Sunday, December 31, 2006

Python Cheese Shop

It has been a while since I released a new open source project. The last time I dealt with the Python project registry it required a highly manual through-the-web registration process. The Cheese Shop is so much nicer, and the integration with distutils makes it so easy to register a project and release that there is no reason in the world not to do it. There are just a few basic steps to getting started:
  1. Create a user at http://cheeseshop.python.org/pypi by clicking on the "Register" link and following the instructions.
  2. Create a setup.py file for your Python project. You're doing this already, aren't you, so your users can install your app or library with disutils?
  3. Type: python setup.py register
The CheeseShopTutorial has more details, but once you've registered it really is just that simple. It turns out they will even host downloads of the source releases, if you want. I don't mind hosting my own releases, and they will only host Python (so none of my AppleScript projects could go there). But that's a nice commitment on their part.

4 comments:

Anonymous said...

I'm new to this cheese shop thing as a user. I ran into it recently when installing django at work. The setup script wanted to download a python egg from the cheeseshop site, which turned out to be down for at least 30 minutes when I was doing my install.
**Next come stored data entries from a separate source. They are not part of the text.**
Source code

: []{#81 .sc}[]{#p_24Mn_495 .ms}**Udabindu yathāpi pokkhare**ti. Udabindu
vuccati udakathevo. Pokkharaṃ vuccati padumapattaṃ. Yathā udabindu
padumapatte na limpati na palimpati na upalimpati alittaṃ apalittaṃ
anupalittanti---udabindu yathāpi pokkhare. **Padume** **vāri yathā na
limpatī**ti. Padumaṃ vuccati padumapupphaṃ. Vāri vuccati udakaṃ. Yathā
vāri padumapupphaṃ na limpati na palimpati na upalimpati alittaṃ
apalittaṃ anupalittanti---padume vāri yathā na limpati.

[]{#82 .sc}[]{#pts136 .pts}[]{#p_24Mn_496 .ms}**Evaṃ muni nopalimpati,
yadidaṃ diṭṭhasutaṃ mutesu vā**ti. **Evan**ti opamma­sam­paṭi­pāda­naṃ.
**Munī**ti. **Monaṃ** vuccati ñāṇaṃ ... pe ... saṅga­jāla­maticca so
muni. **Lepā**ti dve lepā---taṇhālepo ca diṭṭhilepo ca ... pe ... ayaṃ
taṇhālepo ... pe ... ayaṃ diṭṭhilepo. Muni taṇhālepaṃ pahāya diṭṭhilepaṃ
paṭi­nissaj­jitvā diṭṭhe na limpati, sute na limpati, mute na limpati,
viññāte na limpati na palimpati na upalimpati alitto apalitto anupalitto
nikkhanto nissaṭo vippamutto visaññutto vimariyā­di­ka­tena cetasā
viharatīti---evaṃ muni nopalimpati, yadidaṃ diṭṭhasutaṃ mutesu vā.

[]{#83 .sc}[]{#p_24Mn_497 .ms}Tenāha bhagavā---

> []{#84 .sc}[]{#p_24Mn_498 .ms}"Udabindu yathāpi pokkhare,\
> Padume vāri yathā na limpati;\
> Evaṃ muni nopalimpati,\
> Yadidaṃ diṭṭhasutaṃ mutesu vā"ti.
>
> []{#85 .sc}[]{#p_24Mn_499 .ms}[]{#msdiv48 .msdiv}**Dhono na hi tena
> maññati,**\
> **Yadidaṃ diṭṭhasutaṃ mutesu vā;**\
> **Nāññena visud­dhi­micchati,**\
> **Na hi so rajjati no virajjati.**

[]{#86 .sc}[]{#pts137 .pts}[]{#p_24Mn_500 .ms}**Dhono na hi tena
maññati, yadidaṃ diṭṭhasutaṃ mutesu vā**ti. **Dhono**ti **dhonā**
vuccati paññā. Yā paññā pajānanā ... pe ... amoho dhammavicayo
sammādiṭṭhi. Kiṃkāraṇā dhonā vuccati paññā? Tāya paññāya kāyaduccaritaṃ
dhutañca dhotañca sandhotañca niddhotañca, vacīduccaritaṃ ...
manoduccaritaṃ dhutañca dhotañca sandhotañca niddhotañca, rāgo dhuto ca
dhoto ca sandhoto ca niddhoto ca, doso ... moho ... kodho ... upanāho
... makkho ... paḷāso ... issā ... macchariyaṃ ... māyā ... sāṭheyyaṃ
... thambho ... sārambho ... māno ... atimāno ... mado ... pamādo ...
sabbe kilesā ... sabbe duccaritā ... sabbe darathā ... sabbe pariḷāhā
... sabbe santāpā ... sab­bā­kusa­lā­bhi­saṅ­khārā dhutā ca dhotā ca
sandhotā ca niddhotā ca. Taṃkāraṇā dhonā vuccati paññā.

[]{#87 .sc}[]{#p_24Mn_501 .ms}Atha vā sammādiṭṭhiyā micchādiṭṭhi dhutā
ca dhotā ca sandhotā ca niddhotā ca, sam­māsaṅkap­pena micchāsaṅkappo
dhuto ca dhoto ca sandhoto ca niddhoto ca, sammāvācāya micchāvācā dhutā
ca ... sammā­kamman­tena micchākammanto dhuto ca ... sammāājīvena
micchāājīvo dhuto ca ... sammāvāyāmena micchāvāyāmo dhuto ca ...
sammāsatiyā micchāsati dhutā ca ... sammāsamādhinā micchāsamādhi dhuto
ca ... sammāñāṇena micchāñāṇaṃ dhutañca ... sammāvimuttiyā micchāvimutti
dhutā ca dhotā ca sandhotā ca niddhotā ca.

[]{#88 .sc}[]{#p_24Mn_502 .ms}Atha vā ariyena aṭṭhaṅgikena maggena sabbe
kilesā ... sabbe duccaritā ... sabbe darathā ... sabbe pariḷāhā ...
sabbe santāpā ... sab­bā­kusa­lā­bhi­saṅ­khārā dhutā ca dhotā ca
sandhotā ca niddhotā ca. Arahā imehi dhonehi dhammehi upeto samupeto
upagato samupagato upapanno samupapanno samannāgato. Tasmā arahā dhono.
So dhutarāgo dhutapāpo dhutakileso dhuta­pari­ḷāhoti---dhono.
I was kind of bummed that they didn't have a mirroring mechanism built into the process. -Steve

Doug Hellmann said...

It certainly isn't as sophisticated as CPAN, but it isn't as old either. I believe they discussed adding mirroring at one point. The Catalog SIG archives have some recent discussion of establishing mirrors, but it isn't clear that anything was done.

Anonymous said...

see http://pypi.python.org/pypi/DITrack/0.6-alpha

Doug said...

DITrack looks interesting. I like the tight integration of Trac with svn, so DITrack may be even better. I'll check it out when there is a web interface.